(Extracted data entries):
---+---

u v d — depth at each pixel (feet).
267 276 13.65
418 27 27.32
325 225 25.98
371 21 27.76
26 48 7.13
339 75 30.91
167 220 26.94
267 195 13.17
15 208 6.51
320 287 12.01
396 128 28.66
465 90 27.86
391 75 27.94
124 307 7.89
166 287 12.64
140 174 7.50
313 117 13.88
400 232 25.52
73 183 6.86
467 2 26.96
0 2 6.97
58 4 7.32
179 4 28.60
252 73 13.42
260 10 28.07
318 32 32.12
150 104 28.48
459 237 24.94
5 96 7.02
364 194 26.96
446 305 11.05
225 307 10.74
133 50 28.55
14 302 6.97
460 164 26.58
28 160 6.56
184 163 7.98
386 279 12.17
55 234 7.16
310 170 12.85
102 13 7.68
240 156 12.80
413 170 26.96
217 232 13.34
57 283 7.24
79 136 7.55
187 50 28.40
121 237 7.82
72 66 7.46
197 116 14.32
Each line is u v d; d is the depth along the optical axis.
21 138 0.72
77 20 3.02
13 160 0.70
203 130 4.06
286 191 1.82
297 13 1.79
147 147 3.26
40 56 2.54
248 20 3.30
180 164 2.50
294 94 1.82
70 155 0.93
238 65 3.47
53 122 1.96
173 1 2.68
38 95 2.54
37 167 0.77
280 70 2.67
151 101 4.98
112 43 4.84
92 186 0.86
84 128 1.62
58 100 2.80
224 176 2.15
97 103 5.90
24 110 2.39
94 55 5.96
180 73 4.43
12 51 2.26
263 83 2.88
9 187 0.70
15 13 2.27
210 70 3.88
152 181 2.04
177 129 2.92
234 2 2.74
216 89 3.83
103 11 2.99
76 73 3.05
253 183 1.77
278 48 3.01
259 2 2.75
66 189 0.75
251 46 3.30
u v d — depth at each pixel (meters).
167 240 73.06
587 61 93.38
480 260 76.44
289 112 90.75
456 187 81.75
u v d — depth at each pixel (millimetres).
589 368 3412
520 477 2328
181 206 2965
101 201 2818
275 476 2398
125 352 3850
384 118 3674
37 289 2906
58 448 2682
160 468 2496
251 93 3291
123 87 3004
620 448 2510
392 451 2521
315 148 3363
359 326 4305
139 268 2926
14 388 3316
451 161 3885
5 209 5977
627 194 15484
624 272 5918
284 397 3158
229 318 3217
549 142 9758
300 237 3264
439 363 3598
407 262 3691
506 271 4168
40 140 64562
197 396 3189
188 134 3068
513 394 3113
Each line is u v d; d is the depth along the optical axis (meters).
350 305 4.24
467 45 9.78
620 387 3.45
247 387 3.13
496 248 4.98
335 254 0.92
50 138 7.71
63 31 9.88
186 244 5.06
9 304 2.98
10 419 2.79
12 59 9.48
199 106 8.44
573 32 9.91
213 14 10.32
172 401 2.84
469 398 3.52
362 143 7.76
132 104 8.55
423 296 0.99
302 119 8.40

---+---

(What to work on): Your task is to retype all of the lines above exactly.

(Answer to this exercise):
u v d — depth at each pixel (feet).
267 276 13.65
418 27 27.32
325 225 25.98
371 21 27.76
26 48 7.13
339 75 30.91
167 220 26.94
267 195 13.17
15 208 6.51
320 287 12.01
396 128 28.66
465 90 27.86
391 75 27.94
124 307 7.89
166 287 12.64
140 174 7.50
313 117 13.88
400 232 25.52
73 183 6.86
467 2 26.96
0 2 6.97
58 4 7.32
179 4 28.60
252 73 13.42
260 10 28.07
318 32 32.12
150 104 28.48
459 237 24.94
5 96 7.02
364 194 26.96
446 305 11.05
225 307 10.74
133 50 28.55
14 302 6.97
460 164 26.58
28 160 6.56
184 163 7.98
386 279 12.17
55 234 7.16
310 170 12.85
102 13 7.68
240 156 12.80
413 170 26.96
217 232 13.34
57 283 7.24
79 136 7.55
187 50 28.40
121 237 7.82
72 66 7.46
197 116 14.32
Each line is u v d; d is the depth along the optical axis.
21 138 0.72
77 20 3.02
13 160 0.70
203 130 4.06
286 191 1.82
297 13 1.79
147 147 3.26
40 56 2.54
248 20 3.30
180 164 2.50
294 94 1.82
70 155 0.93
238 65 3.47
53 122 1.96
173 1 2.68
38 95 2.54
37 167 0.77
280 70 2.67
151 101 4.98
112 43 4.84
92 186 0.86
84 128 1.62
58 100 2.80
224 176 2.15
97 103 5.90
24 110 2.39
94 55 5.96
180 73 4.43
12 51 2.26
263 83 2.88
9 187 0.70
15 13 2.27
210 70 3.88
152 181 2.04
177 129 2.92
234 2 2.74
216 89 3.83
103 11 2.99
76 73 3.05
253 183 1.77
278 48 3.01
259 2 2.75
66 189 0.75
251 46 3.30
u v d — depth at each pixel (meters).
167 240 73.06
587 61 93.38
480 260 76.44
289 112 90.75
456 187 81.75
u v d — depth at each pixel (millimetres).
589 368 3412
520 477 2328
181 206 2965
101 201 2818
275 476 2398
125 352 3850
384 118 3674
37 289 2906
58 448 2682
160 468 2496
251 93 3291
123 87 3004
620 448 2510
392 451 2521
315 148 3363
359 326 4305
139 268 2926
14 388 3316
451 161 3885
5 209 5977
627 194 15484
624 272 5918
284 397 3158
229 318 3217
549 142 9758
300 237 3264
439 363 3598
407 262 3691
506 271 4168
40 140 64562
197 396 3189
188 134 3068
513 394 3113
Each line is u v d; d is the depth along the optical axis (meters).
350 305 4.24
467 45 9.78
620 387 3.45
247 387 3.13
496 248 4.98
335 254 0.92
50 138 7.71
63 31 9.88
186 244 5.06
9 304 2.98
10 419 2.79
12 59 9.48
199 106 8.44
573 32 9.91
213 14 10.32
172 401 2.84
469 398 3.52
362 143 7.76
132 104 8.55
423 296 0.99
302 119 8.40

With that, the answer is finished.